Problem description: A complete response lists each line of the data below that includes the word "lines".

** Data section follows **

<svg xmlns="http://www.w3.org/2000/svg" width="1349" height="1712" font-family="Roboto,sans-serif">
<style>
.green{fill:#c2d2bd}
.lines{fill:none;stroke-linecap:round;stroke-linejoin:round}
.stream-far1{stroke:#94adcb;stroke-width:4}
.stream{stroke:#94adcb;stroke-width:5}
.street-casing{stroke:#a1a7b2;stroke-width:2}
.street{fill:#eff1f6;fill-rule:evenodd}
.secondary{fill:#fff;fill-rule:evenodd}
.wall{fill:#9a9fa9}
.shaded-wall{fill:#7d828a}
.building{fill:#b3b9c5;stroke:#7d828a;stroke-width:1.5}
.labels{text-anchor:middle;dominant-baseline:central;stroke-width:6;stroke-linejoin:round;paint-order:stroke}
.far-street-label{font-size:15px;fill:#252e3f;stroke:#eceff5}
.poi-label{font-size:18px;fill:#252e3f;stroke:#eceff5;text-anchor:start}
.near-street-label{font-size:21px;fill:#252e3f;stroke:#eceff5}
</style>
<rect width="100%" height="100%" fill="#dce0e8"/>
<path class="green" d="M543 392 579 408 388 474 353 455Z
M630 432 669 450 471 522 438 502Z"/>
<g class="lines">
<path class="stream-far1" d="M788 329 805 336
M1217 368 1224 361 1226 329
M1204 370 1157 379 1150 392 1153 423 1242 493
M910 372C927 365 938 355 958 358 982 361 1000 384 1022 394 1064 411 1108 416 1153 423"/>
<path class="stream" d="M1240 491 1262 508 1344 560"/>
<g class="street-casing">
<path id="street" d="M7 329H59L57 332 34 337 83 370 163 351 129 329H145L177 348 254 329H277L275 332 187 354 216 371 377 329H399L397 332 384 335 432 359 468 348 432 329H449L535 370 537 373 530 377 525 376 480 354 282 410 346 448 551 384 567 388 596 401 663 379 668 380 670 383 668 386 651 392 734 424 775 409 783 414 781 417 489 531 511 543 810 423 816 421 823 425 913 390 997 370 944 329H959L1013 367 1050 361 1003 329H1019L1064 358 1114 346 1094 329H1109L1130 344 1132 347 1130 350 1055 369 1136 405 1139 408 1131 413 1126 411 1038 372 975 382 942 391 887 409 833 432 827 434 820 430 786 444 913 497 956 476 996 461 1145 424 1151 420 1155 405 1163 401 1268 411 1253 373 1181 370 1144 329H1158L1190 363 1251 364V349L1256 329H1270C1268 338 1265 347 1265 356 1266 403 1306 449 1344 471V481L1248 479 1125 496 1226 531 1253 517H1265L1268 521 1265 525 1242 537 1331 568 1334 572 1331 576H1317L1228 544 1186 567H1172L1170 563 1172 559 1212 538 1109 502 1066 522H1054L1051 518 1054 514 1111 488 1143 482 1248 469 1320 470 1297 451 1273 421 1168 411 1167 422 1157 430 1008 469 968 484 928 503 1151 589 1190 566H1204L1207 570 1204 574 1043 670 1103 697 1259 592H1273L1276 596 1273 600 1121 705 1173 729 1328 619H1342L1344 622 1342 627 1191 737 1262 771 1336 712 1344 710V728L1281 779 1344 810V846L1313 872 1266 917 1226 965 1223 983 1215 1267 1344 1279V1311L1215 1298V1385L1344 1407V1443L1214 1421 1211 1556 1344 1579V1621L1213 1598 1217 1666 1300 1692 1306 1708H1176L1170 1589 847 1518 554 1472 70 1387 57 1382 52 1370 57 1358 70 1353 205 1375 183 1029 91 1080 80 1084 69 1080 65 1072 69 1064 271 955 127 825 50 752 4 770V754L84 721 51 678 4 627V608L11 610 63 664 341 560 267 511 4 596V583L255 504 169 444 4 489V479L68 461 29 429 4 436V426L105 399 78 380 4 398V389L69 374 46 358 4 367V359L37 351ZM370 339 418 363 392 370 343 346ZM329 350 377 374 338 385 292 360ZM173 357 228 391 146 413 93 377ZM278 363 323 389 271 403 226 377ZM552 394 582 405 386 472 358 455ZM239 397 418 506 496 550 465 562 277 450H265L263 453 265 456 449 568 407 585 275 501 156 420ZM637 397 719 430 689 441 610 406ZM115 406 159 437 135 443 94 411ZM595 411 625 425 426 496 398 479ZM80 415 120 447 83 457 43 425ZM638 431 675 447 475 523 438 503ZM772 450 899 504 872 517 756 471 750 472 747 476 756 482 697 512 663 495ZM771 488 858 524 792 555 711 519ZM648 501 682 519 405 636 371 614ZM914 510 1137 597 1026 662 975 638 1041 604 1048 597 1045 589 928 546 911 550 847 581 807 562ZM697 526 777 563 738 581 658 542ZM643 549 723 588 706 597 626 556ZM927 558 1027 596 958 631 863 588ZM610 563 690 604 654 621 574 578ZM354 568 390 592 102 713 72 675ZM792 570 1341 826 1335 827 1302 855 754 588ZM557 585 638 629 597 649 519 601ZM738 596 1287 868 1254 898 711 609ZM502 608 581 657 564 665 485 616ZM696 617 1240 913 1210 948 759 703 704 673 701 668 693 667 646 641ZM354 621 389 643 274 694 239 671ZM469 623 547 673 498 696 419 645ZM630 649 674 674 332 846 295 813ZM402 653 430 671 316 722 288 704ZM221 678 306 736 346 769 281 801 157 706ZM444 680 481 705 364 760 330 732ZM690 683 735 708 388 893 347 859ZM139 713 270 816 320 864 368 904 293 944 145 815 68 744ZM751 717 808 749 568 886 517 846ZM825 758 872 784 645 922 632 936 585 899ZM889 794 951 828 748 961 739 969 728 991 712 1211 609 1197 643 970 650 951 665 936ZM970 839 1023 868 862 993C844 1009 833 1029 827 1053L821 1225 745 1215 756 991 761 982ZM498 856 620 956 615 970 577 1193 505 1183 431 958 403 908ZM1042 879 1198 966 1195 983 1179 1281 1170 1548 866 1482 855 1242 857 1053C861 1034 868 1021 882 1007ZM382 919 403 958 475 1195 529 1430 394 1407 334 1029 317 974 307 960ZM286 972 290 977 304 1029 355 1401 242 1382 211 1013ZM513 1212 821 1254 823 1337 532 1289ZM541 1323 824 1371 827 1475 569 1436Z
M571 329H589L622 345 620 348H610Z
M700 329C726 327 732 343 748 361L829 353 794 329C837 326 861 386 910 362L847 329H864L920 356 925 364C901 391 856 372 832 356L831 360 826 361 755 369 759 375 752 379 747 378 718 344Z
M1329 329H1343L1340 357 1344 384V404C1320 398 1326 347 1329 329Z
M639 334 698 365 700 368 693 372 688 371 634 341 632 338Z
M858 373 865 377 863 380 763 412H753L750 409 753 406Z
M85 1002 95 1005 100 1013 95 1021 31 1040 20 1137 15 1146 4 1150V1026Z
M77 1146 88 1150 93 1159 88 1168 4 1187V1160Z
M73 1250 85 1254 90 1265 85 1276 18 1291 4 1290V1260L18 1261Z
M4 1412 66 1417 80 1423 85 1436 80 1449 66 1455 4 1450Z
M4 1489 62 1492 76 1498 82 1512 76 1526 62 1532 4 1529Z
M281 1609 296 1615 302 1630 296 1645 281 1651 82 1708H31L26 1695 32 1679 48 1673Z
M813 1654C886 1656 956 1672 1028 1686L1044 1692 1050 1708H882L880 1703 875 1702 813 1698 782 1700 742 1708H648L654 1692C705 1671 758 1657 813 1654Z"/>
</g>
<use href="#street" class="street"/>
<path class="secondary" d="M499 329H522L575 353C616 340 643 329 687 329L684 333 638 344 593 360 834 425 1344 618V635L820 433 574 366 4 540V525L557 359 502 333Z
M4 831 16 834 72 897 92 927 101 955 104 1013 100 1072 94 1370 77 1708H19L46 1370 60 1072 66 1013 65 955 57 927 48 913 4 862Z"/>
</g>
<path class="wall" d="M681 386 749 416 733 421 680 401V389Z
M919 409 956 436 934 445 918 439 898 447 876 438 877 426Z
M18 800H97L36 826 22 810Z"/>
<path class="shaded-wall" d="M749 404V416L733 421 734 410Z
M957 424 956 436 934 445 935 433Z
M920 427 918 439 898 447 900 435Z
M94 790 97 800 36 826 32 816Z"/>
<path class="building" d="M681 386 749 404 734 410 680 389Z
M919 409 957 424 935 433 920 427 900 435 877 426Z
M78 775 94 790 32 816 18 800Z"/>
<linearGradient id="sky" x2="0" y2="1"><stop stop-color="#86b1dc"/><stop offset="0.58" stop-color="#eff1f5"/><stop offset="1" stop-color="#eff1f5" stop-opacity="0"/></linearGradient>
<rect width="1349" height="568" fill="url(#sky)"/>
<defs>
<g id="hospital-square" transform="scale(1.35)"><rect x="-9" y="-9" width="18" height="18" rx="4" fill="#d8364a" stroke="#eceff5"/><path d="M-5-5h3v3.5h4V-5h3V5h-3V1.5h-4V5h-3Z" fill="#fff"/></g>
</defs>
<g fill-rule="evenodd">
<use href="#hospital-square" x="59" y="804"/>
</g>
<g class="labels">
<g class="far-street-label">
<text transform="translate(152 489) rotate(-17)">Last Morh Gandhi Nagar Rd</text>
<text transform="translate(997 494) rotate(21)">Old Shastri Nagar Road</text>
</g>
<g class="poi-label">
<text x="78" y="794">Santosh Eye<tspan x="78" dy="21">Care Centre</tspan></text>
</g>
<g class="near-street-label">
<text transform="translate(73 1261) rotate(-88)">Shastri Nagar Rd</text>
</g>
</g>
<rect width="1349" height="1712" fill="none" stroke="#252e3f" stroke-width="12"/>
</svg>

** End of Data section **

Task answer:
.lines{fill:none;stroke-linecap:round;stroke-linejoin:round}
<g class="lines">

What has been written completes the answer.